Consigne 1
Répondez aux questions suivantes à partir du récit de voyage.
(a) Quel dénivelé les voyageurs gravissent-ils pour aller voir le glacier ?
(b) Pourquoi n'atteignent-ils pas le front du glacier ?
(c) Combien coûte l'entrée du parc par personne ?
Consigne 2
Poursuivez le récit de voyage après sa dernière phrase.

Le lendemain nous fait prendre de la hauteur … pas pour l’esprit, ça serait trop difficile pour nous mais physiquement : on décide d’aller voir le glacier au dessus de la ville, Martial de son petit nom. On grimpe d’abord un peu en taxi au rabais mais on finit tout de même par 380m de dénivelé pour avoir une vue superbe sur la ville et la baie mais sans atteindre le front du glacier, accès bloqué par la neige tombée cette nuit. On redescend quand même les 8 bornes jusqu’en ville à pied et on se dit que cette dépense physique vaut bien un p’tit resto de crabe avec un tiot coup d’blanc … Huuummm.
Notre dernier jour est également sportif : Par ce petit matin d’été austral avec du soleil et 6° au thermomètre, on va jusqu’au “Parc Naturel de la Terre de Feu” pour randonner un peu. C’est d’abord un bus prohibitif (15€ chacun, A/R quand même, pour 25kms) puis l’entrée du parc (13€ par personne) pour ahaner pendant 4h les pieds dans la boue, à monter et à descendre sans fin en longeant la baie d’abord puis en traversant un petit bout de forêt lugubre où les arbres ont des verrues et les oiseaux vivent la tête en bas … mais, pour l’effort consenti et surtout pour les superbes vues sur la baie et les montagnes autour, le jeu en vaut vraiment la chandelle même si je ne sais fichtre pas combien vaut une chandelle ici.

Enregistrements extraits
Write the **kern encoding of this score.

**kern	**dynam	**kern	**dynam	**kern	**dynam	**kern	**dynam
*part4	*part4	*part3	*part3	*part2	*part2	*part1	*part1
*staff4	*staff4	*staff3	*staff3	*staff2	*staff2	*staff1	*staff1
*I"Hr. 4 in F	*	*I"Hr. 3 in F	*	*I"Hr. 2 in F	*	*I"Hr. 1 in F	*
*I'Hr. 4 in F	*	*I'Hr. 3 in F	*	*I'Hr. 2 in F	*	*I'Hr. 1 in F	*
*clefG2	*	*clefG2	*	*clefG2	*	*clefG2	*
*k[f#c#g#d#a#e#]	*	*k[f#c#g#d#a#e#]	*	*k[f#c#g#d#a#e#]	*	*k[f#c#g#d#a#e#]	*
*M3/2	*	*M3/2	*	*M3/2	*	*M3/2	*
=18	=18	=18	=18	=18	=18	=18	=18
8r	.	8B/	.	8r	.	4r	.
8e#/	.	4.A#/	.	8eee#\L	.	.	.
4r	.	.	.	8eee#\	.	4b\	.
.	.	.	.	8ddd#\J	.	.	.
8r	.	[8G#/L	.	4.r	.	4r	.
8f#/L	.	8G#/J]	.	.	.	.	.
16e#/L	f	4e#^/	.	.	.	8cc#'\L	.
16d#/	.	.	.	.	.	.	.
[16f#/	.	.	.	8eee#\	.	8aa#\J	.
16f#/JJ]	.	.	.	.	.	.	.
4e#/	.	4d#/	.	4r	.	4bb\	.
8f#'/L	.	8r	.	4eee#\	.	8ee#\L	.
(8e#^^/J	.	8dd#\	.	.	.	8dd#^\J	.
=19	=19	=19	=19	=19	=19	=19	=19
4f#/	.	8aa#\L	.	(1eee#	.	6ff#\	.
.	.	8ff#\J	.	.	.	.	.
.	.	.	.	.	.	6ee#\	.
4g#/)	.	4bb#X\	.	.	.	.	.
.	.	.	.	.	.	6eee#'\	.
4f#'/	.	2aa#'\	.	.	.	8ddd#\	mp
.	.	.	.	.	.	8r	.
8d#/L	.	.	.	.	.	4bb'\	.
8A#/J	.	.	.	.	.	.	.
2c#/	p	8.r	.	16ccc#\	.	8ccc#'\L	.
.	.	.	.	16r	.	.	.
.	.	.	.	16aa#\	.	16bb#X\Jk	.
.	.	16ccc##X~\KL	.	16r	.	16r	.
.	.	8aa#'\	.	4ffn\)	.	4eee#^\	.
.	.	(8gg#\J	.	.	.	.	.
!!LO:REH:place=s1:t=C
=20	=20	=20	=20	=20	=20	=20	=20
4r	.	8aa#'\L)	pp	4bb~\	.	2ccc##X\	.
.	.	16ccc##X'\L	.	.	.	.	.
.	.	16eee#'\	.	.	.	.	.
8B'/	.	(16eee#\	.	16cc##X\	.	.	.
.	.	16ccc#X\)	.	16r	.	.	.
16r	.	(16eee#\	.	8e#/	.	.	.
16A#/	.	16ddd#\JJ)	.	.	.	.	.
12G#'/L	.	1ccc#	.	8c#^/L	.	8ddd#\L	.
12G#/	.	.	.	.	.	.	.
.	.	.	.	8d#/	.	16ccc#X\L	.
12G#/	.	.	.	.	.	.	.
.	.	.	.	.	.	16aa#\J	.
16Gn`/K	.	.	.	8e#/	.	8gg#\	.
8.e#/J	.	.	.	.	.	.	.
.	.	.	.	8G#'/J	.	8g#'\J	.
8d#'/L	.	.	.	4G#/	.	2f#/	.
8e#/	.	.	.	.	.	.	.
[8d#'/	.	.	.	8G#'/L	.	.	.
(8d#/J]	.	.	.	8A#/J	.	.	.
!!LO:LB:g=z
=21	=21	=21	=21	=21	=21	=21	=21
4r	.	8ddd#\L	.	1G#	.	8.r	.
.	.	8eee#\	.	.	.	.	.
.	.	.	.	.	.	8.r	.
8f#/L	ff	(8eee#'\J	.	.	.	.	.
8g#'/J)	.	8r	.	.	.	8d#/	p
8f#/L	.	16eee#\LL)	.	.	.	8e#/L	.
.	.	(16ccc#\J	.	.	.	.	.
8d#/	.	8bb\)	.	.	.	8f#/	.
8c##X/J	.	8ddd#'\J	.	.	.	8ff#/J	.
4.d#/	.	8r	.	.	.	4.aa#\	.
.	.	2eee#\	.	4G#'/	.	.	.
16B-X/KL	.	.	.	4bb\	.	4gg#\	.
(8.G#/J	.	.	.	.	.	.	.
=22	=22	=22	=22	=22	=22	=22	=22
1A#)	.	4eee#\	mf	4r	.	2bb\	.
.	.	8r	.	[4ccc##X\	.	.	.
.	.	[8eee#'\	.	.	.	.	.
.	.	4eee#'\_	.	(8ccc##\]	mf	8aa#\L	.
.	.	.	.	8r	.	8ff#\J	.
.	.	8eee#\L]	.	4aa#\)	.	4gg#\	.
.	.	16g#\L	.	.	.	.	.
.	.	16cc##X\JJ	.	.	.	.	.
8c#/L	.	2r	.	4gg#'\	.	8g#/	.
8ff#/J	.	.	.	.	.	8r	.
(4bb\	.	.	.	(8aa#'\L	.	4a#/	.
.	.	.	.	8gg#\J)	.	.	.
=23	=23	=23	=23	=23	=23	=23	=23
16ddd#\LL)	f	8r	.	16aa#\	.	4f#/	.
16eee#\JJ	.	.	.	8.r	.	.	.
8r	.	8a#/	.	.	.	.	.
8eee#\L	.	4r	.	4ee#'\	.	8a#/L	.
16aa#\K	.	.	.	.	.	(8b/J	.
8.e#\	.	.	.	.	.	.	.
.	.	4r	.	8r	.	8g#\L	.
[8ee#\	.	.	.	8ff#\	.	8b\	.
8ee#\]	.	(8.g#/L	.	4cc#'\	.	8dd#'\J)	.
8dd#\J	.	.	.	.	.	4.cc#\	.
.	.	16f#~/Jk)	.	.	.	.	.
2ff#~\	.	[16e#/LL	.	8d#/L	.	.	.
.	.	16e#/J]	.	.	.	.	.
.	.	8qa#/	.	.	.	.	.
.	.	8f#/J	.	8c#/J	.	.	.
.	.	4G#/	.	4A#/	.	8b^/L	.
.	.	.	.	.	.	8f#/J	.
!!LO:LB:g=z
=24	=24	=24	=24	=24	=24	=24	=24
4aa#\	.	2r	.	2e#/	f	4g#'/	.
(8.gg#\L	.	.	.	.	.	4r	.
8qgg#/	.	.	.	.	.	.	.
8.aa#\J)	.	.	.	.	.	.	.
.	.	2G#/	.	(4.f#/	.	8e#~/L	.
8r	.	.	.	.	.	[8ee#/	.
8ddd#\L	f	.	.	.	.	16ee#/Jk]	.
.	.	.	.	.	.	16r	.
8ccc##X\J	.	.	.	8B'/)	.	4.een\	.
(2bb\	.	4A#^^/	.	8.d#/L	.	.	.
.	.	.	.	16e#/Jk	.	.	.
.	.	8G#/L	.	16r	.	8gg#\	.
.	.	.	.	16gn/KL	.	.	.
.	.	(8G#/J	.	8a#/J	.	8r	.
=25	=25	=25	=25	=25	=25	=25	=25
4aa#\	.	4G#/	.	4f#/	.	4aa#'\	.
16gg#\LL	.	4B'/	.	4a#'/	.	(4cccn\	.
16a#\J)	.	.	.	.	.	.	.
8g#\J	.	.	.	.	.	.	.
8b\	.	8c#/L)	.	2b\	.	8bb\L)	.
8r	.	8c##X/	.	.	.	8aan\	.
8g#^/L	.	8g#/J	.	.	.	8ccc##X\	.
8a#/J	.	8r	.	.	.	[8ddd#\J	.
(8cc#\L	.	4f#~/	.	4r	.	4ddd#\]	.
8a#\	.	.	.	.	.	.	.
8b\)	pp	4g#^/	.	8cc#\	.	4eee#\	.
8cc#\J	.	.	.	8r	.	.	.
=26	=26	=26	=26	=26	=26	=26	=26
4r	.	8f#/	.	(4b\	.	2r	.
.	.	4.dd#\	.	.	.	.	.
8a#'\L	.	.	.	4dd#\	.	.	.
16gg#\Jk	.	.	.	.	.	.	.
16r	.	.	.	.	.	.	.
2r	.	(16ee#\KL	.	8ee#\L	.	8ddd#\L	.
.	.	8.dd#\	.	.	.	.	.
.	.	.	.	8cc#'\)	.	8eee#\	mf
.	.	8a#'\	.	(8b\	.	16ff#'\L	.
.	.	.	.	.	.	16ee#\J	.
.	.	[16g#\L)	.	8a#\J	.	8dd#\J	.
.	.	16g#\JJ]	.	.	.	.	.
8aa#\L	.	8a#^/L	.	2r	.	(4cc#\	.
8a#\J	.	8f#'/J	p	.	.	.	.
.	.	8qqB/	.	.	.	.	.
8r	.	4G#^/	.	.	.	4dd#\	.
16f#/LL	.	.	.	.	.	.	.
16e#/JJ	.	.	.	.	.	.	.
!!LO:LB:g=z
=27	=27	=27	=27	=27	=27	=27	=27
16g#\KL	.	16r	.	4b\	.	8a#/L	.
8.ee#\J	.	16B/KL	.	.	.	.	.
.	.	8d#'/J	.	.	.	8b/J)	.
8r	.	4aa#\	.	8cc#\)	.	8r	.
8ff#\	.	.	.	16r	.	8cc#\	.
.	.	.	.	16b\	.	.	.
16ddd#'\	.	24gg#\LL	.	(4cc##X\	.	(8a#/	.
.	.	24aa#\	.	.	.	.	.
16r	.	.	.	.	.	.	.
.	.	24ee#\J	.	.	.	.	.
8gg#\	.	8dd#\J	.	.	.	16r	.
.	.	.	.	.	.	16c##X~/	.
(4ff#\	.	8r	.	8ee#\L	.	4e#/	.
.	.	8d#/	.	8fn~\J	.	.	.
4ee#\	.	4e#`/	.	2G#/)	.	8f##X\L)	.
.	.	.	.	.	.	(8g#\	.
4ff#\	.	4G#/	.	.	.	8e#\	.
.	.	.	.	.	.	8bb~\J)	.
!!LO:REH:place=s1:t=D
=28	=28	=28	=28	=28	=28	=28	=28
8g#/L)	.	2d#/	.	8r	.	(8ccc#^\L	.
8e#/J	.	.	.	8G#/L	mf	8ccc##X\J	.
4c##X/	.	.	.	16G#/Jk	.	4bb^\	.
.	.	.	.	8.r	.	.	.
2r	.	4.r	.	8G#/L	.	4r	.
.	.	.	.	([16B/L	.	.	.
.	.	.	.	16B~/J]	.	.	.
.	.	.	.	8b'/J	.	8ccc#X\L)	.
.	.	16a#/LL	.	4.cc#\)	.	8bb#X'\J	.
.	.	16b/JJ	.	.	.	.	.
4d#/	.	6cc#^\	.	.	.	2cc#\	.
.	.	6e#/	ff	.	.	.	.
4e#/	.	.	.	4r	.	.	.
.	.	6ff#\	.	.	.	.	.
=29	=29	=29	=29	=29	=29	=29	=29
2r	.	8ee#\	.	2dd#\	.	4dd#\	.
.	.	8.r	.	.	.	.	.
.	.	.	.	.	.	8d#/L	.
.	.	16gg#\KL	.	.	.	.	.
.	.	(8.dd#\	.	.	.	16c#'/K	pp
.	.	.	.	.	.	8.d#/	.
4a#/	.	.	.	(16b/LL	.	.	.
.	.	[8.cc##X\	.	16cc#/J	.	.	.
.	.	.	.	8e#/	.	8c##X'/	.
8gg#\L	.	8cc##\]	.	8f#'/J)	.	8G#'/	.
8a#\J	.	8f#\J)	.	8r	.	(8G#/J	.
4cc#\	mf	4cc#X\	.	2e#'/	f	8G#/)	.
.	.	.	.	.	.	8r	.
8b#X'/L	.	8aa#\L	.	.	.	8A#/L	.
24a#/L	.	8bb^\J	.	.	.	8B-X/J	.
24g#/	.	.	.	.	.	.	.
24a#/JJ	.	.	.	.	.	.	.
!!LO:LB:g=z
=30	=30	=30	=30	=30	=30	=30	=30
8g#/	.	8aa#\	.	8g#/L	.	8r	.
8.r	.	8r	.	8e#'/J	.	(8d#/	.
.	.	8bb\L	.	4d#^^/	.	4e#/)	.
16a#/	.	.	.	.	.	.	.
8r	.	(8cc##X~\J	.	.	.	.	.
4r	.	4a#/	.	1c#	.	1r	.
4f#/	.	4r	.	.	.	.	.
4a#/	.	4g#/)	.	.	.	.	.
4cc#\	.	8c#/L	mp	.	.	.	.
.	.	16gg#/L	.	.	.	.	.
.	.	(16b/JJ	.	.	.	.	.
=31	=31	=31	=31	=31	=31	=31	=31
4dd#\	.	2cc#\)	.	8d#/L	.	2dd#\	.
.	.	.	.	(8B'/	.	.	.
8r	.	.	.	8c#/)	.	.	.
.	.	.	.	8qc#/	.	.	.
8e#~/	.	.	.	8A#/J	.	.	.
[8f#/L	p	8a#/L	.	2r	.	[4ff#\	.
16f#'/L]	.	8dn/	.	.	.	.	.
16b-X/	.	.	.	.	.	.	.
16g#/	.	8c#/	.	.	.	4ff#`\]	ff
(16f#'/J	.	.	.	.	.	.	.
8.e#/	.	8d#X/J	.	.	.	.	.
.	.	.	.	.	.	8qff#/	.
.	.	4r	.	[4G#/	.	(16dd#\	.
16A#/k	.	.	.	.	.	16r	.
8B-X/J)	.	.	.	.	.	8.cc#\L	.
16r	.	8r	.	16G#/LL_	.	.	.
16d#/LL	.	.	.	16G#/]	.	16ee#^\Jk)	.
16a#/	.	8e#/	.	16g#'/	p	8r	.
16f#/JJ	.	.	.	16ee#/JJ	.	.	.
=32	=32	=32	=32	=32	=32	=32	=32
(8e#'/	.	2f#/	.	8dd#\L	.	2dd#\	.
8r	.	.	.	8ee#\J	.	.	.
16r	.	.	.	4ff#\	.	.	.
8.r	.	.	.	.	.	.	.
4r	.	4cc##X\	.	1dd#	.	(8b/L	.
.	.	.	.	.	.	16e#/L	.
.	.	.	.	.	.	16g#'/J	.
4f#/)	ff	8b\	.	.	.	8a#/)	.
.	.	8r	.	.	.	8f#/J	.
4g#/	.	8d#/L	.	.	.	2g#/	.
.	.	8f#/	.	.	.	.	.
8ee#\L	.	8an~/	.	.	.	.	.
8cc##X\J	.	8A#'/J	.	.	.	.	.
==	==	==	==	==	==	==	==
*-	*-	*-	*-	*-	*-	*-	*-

Corrigé 1
(a) 380 m de dénivelé.
(b) L'accès est bloqué par la neige tombée la nuit.
(c) 13 € par personne.

Corrigé 2
3 jours encore bien remplis avec des images et des sensations plein la tête, il nous faut quitter maintenant cette “finis terrae” avec un peu de nostalgie en se disant qu’on n’y reviendra sans doute jamais… dure condition que celle du touriste !
Notes culturelles :
- “Terre de Feu” parce que, en découvrant cette terre, Magellan y a vu tous les feux que les indiens Yamanas entretenaient pour se réchauffer … on les comprend.
- Les Yamanas, il n’y en a plus : décimés par les maladies apportées par les colons et exterminés, seul le pasteur Thomas Bridges avait essayé de les protéger.
- Les verrues des arbres sont une défense contre un champignon parasite, ilao ilao, et servent aux artisans locaux à fabriquer divers objets vendus aux touristes.
- La température habituelle à Ushuaia en février va de 4° à 14° et l’hiver de – 4° à 4°, il pleut assez beaucoup souvent … on sait pas si on a eu du bol ou pas.